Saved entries
######
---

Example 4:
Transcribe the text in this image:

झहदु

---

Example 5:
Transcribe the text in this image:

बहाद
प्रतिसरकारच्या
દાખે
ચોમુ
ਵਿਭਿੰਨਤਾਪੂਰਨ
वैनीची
######
Set out the records again, exactly as they appear above.

→ Output below
---

Example 4:
Transcribe the text in this image:

झहदु

---

Example 5:
Transcribe the text in this image:

बहाद
प्रतिसरकारच्या
દાખે
ચોમુ
ਵਿਭਿੰਨਤਾਪੂਰਨ
वैनीची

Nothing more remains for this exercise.